München/Ingolstadt. Elektronische Assistenzsysteme nehmen dem Autofahrer immer mehr die Arbeit ab – und werden wohl am Ende ganz das Steuer übernehmen: „Automatisiertes Fahren“ ist in der Branche derzeit das große Thema, Hersteller wie BMW und Audi investieren Milliarden. Bis Ende des nächsten Jahrzehnts werden Fahrzeuge die Insassen völlig autonom ans Ziel bringen, erwartet der Zukunftsrat der Bayerischen Wirtschaft, der systematisch die für die Wertschöpfung im Freistaat wegweisenden Technologien analysiert.
Damit nicht etwa große IT-Unternehmen aus den USA in diesem neuen digitalen Geschäft den Markt dominieren und die Standards setzen, sehen sich auch Staat und Verbände in Bayern durch dieses Thema herausgefordert. „Wir wollen, dass die Entwicklung und Umsetzung bei uns als technologieführendem Automobilstandort stattfindet“, sagte Bertram Brossardt, Hauptgeschäftsführer der Vereinigung der Bayerischen Wirtschaft (vbw), kürzlich auf einem gemeinsamen Kongress des Verbands und des bayerischen Justizministeriums.
Das größte Unfallrisiko ist bisher der Mensch
Grundvoraussetzung dafür, dass unser Land bei solchen Zukunftstechnologien eine Vorreiterrolle einnehmen kann, ist nach Brossardts Worten das Anpassen nationaler und internationaler Vorschriften. „Innovationspotenziale dürfen nicht durch überholte rechtliche Rahmenbedingungen erstickt werden.“
So verhindert derzeit noch das „Wiener Übereinkommen im Straßenverkehr“ das vollautomatisierte Fahren: Es verlangt, dass der Fahrer jederzeit die Kontrolle über sein Fahrzeug ausüben muss. Auch bei der Fahrzeugzulassung, in der Straßenverkehrsordnung und in der Fahrschüler-Ausbildung muss man umdenken, betont die vbw.
Und die Zeit drängt. Eine wichtige Vorstufe zum vollständig autonomen Fahren, das sogenannte pilotierte oder hochautomatisierte Fahren, befindet sich schon im Übergang zur Serienproduktion. So heißt es bei BMW: „Ab 2020 sollen die technischen Voraussetzungen für einen Autobahn-Piloten gelegt sein, um hochautomatisiert mit Serienfahrzeugen fahren zu können.“ Und bereits 2017 will Audi mit der nächsten Generation des A 8 immerhin erstmals ein Assistenzsystem anbieten, das auf Autobahnen im Stop-and-go-Verkehr bis 60 Stundenkilometer eigenständig fährt.

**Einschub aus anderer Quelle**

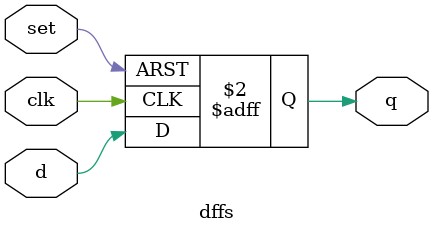
<source format=sv>

module dffs (output logic q,
              input logic d, clk, set);

always_ff @(negedge clk,
            posedge set)
    
    if (set)
        q <= '1;
    else
        q <= d;
        
endmodule
</source>
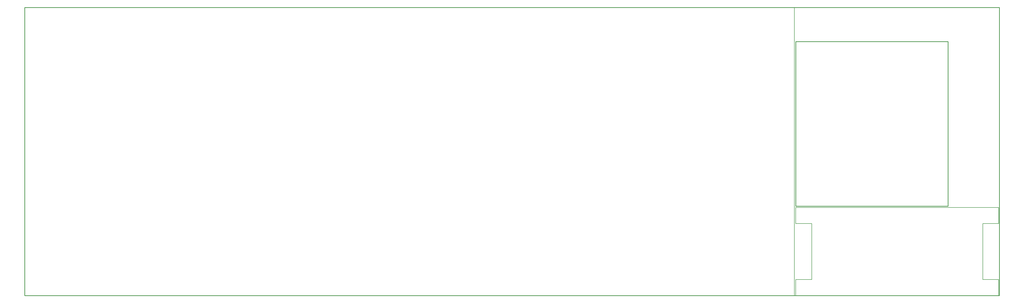
<source format=gm1>
G04 Layer_Color=39372*
%FSLAX44Y44*%
%MOMM*%
G71*
G01*
G75*
%ADD28C,0.2500*%
%ADD85C,0.2000*%
D28*
X0Y780000D02*
Y1860000D01*
Y780000D02*
X3647500D01*
Y1860000D01*
X0D02*
X3647500D01*
X3455000Y1115000D02*
Y1732500D01*
X2885000D01*
Y1115000D02*
Y1732500D01*
X3455000Y1115000D02*
X2885000D01*
D85*
X2945000Y1050000D02*
Y840000D01*
X3585000Y1050000D02*
Y840000D01*
X2885000D02*
Y780000D01*
X2945000Y840000D02*
X2885000D01*
Y1110000D02*
Y1050000D01*
X2945000D02*
X2885000D01*
X3645000Y1110000D02*
Y1050000D01*
Y1110000D02*
X3585000D01*
X3645000Y1050000D02*
X3585000D01*
X3645000Y780000D02*
X3585000D01*
X3645000Y840000D02*
X3585000D01*
X3645000D02*
Y780000D01*
X3585000Y1110000D02*
X2885000D01*
X3585000Y780000D02*
X2885000D01*
X0D02*
X2880002D01*
Y1860001D01*
X0D02*
X2880002D01*
X0Y780000D02*
Y1860001D01*
M02*

</source>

Frank Försterling, Leiter Vorfeldentwicklung beim Autozulieferer Continental in Regensburg, zeigte sich auf dem vbw-Kongress zuversichtlich, dass die neuen Systeme zunehmend Akzeptanz bei den Kunden gewinnen werden. Vollautomatisierung sei ein schleichender Prozess, Fahrer gewöhnten sich nach und nach an die Technik.
Martin Wehner, Leiter Private Kfz-Versicherung bei Allianz in München, stellte klar: Die Versicherung muss natürlich auch künftig alle Schäden übernehmen, egal ob der Fahrer schuld ist oder ein technisches System. Sinnvoll sei eine Art Unfalldatenschreiber im Auto.
Der neue Technologiesprung führt auch zu schwierigen ethischen Diskussionen: Wo in kritischen Verkehrssituationen bisher intuitiv der Mensch entscheidet, ist es irgendwann ein vom Hersteller programmierter Automatismus. Wohin etwa lenkt ein Auto, wenn plötzlich eine Person auf die Fahrbahn rennt und beim Ausweichen Dritte zu Schaden kommen könnten?
Günstig für Spritverbrauch und Verkehrsfluss
Dabei gibt es keinen Grund, der Technik grundsätzlich zu misstrauen. Eher ist sie eine Chance, die Abhängigkeit vom aktuell größten Risiko auf den Straßen zu minimieren: dem Menschen. „Derzeit sind 90 Prozent aller Verkehrsunfälle durch menschliches Fehlverhalten verursacht, nur 10 Prozent durch technische Fehler“, heißt es bei der Allianz.
Autonomes Fahren wird Straßen nicht nur komfortabler, sondern auch sicherer machen, schätzen Experten. Und auch Treibstoffverbrauch und Verkehrsfluss günstig beeinflussen. Damit Hersteller neue Techniken erproben können, wird die A9 zwischen München und Nürnberg derzeit zu einer digitalen Teststrecke ausgebaut.